Barbara Ann retrieved and slid my pocketbook onto the floor at my feet, then handed me a hankie from hers before getting into the front. My door clicked shut and my father turned from the car, his shoulders swaying from lanky strides as he moved back across the yard, taking up the garden hose and his quiet hour of chores before joining us later, for sermon.
As we drove from the driveway, I cradled the rattle in my lap. It was airy and weightless, like a bone.
“Remember what God calls this, children?” I could hear Mrs. Desmond say, her hand on my shoulder. “What does God say we have over animals?”
Dominion.
I whispered the word, its syllables riding over my tongue and through my lips like an echo, as if coming from a distant past and part of the world. It sounded like “kingdom,” and “chosen,” and “everlasting.” Ringing words that held sway and made sense of suffering.

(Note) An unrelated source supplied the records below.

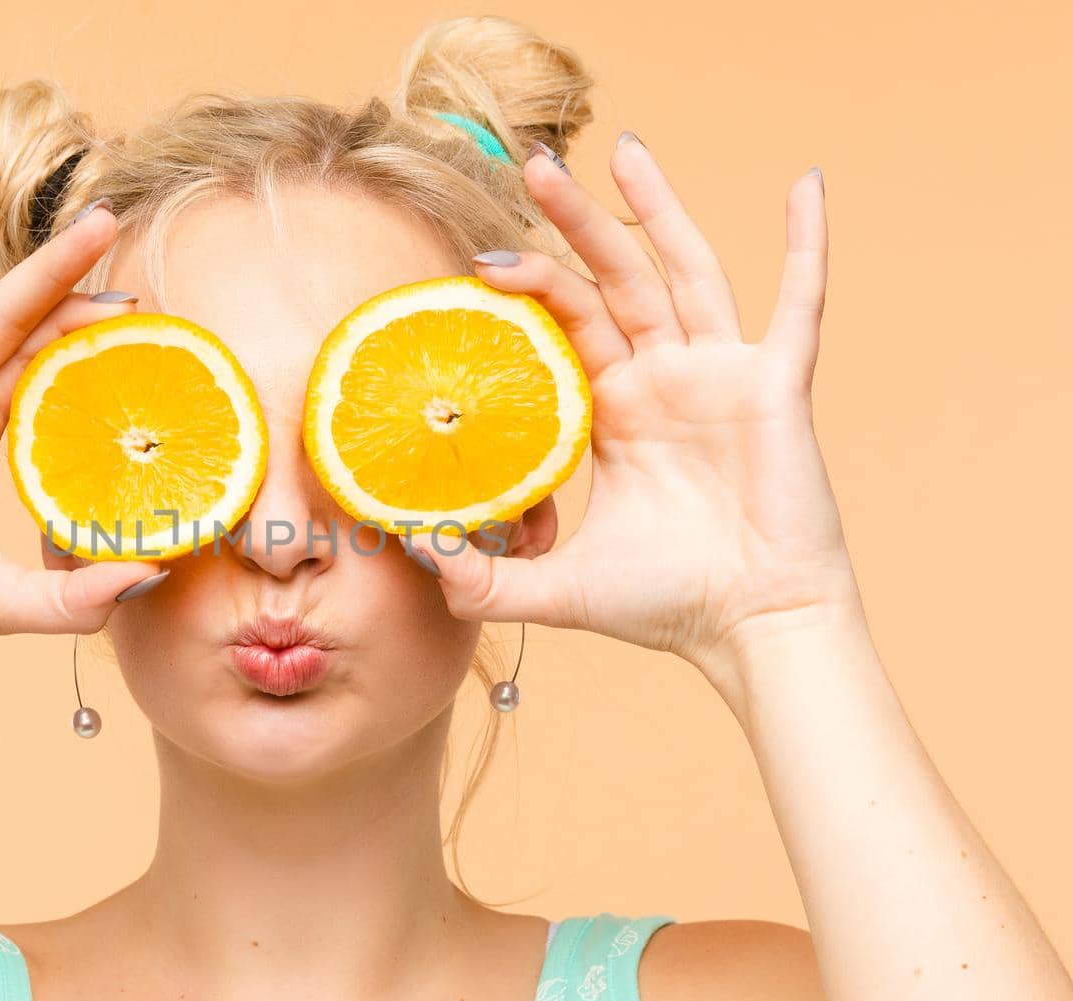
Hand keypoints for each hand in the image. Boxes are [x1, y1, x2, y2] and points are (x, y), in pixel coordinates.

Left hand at [412, 135, 860, 668]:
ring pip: (684, 270)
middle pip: (614, 279)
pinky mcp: (774, 385)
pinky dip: (807, 245)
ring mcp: (721, 375)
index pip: (566, 326)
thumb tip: (415, 553)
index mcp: (615, 411)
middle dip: (575, 222)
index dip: (529, 289)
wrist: (750, 630)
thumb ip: (483, 579)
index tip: (479, 265)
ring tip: (624, 148)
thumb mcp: (554, 588)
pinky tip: (807, 187)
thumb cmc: (665, 605)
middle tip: (533, 166)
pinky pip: (798, 303)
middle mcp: (664, 380)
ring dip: (657, 209)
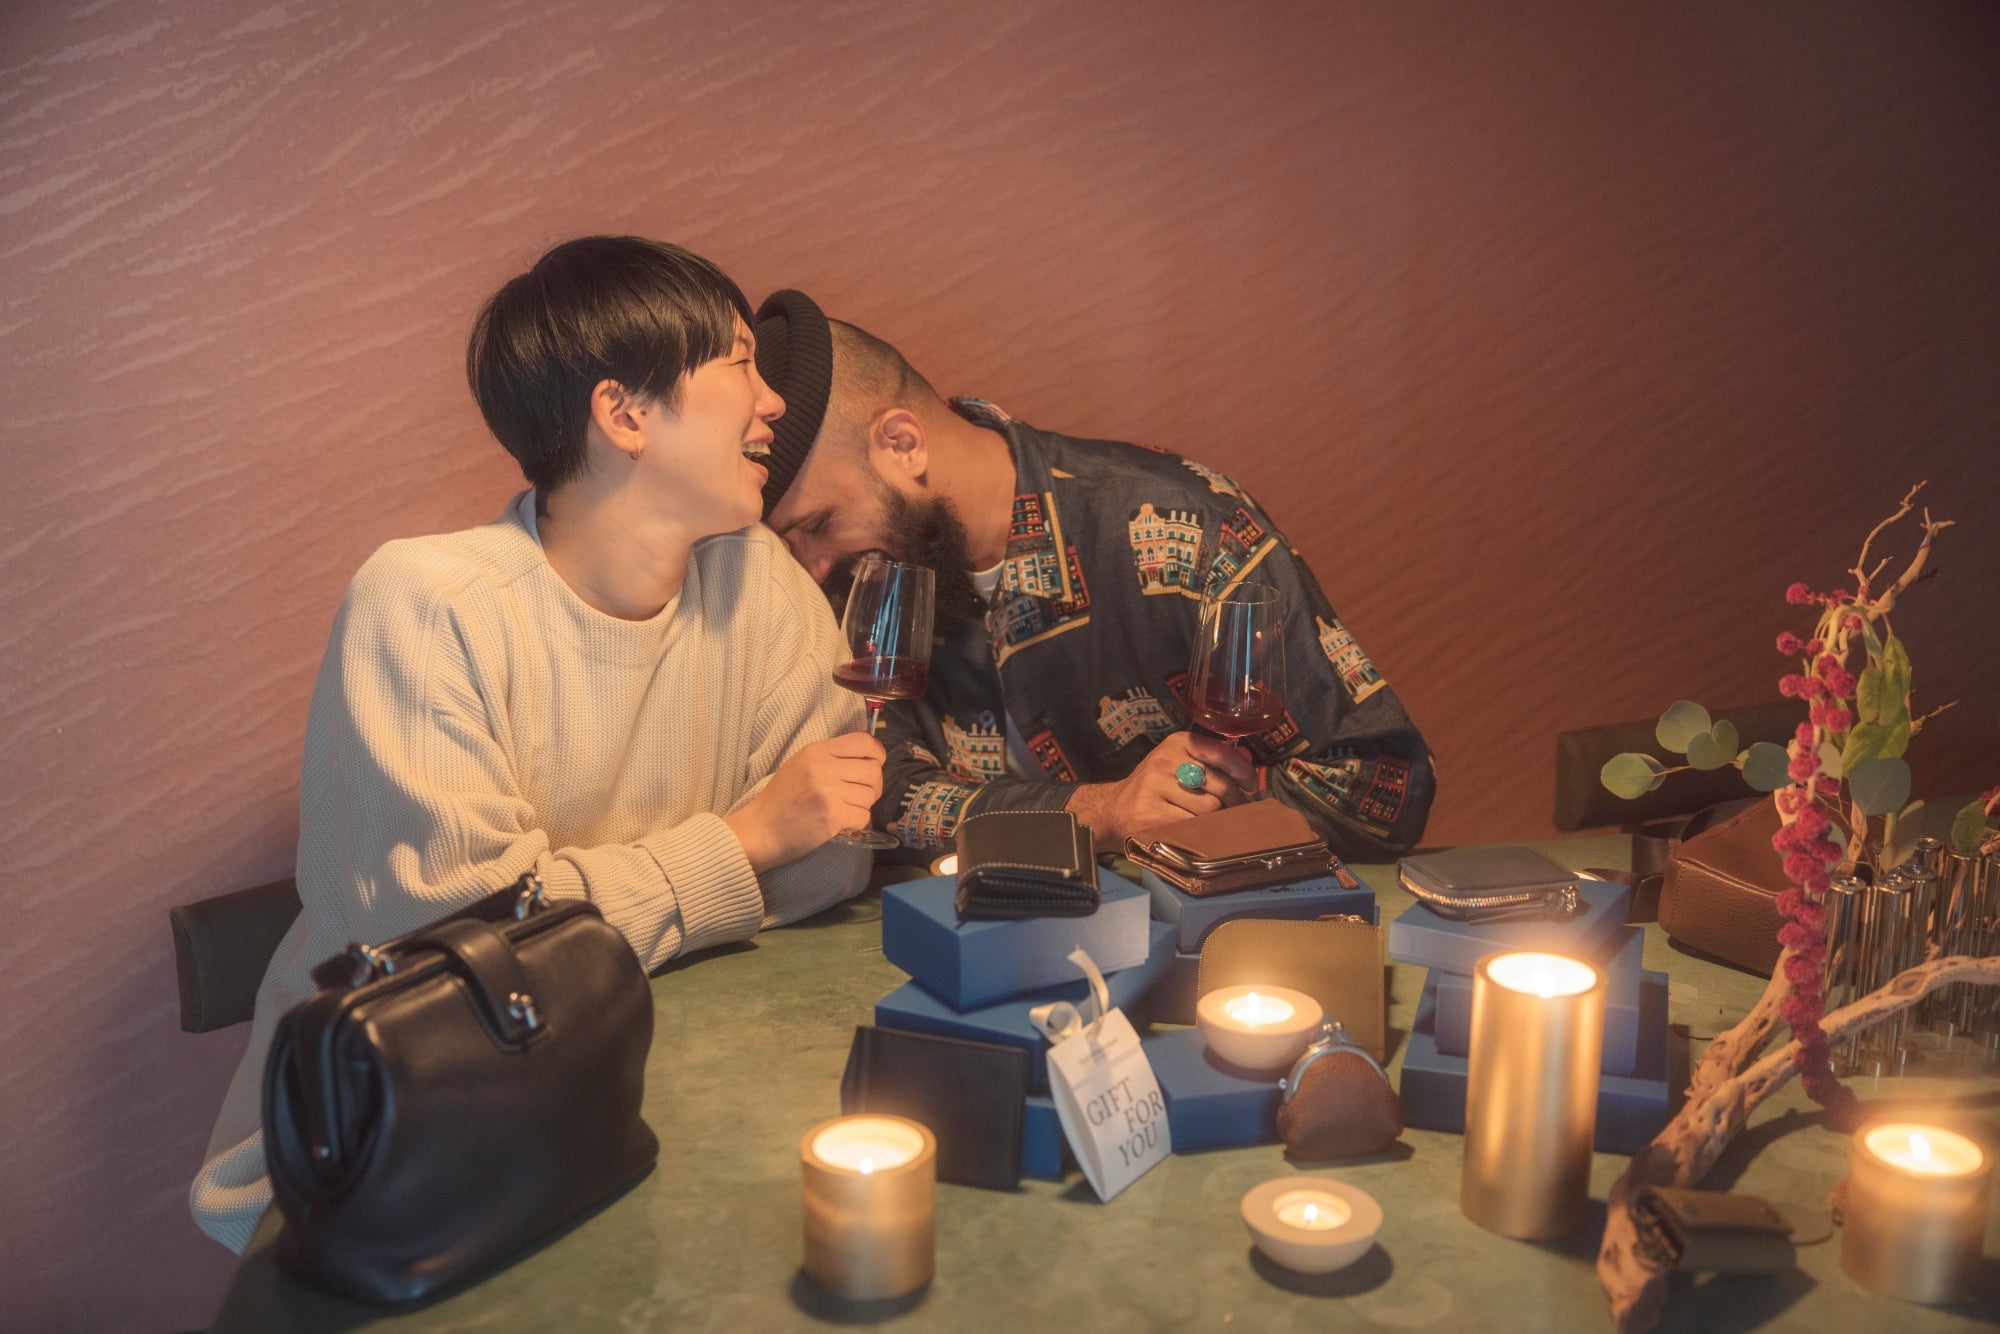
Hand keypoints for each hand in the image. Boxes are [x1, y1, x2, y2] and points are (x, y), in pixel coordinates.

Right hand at [725, 732, 885, 870]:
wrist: (760, 829)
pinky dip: (856, 823)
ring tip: (845, 809)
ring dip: (862, 806)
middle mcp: (824, 767)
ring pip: (870, 795)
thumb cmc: (781, 799)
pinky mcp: (832, 816)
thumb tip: (866, 758)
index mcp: (817, 751)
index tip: (875, 764)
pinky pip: (864, 816)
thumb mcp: (801, 765)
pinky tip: (841, 823)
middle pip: (873, 770)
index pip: (863, 742)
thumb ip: (830, 757)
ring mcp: (829, 792)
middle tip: (860, 795)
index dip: (877, 754)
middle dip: (873, 785)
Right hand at [1065, 731, 1256, 849]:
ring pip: (1209, 807)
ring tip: (1220, 823)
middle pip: (1220, 784)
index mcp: (1178, 743)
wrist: (1114, 809)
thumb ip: (1214, 761)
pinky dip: (1203, 832)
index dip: (1242, 772)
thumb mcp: (1181, 764)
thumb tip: (1247, 760)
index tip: (1251, 785)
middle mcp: (1165, 760)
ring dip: (1220, 819)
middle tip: (1240, 813)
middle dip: (1236, 802)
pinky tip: (1202, 833)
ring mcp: (1154, 786)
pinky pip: (1192, 826)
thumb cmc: (1156, 787)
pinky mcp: (1149, 813)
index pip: (1221, 753)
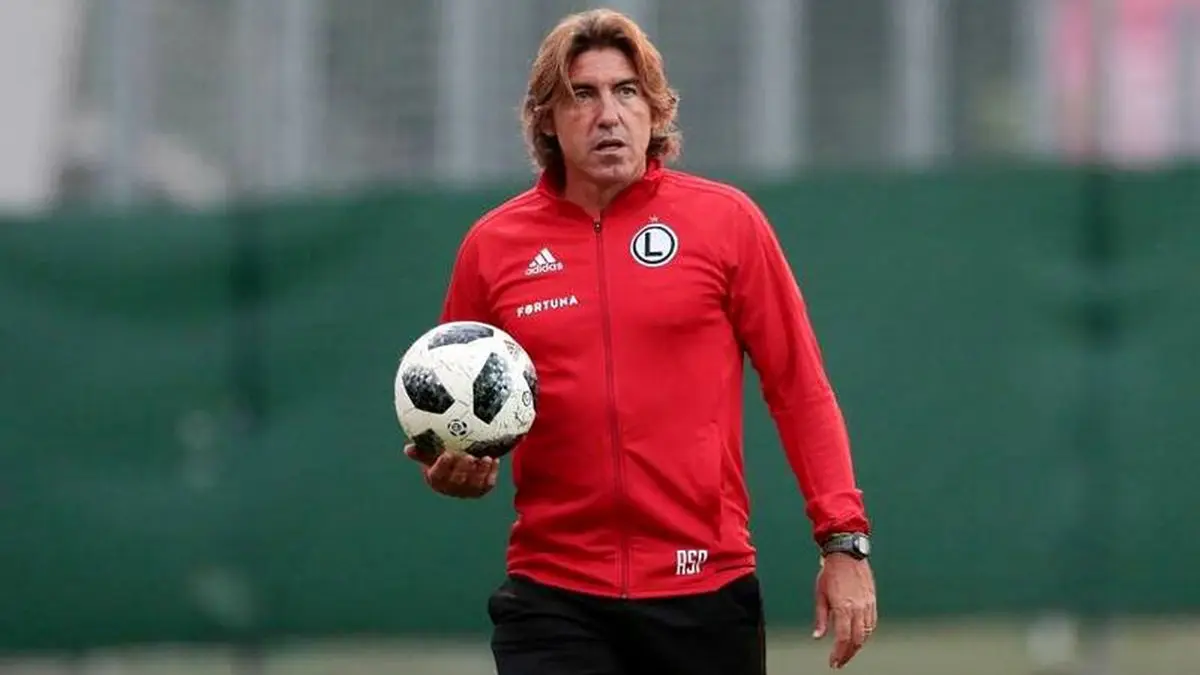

Still, something shadowy shifted in me. Pulling my eyes from my lap to the window, I gazed at the ditch grass and sage blurring past, and beyond, to the hogback, its long spiny backbone of rock rising and twisting alongside the car. Lately, I couldn’t sort the questions bothering me, ones I didn’t know how to ask. If I’d been older, I could have turned from the window, opened my mouth and said, “But why? How is slaughter godly?” Young as I was, I could only wad my worry inside my ribs and let it tumble there. The Bible seemed more and more to me like a book of blood, with animals and people falling alike. Even Noah seemed a sorry keeper of life. His big-bellied ark shut against slashing rain, bobbing in rumpled waters, stuffed with two of every beast, dry and breathing inside. What of the others? I wanted to know. The unchosen? Those threes and fours left behind, soft-nosed and bumping against the bow. Why all of those deaths? I’d dreamed of those animals, hooves splish-splashing. When I turned once to a center spread of cow bodies in Life magazine, bloated and floating down the Ganges, I thought of Noah and his ark. The way life looked when it was discarded.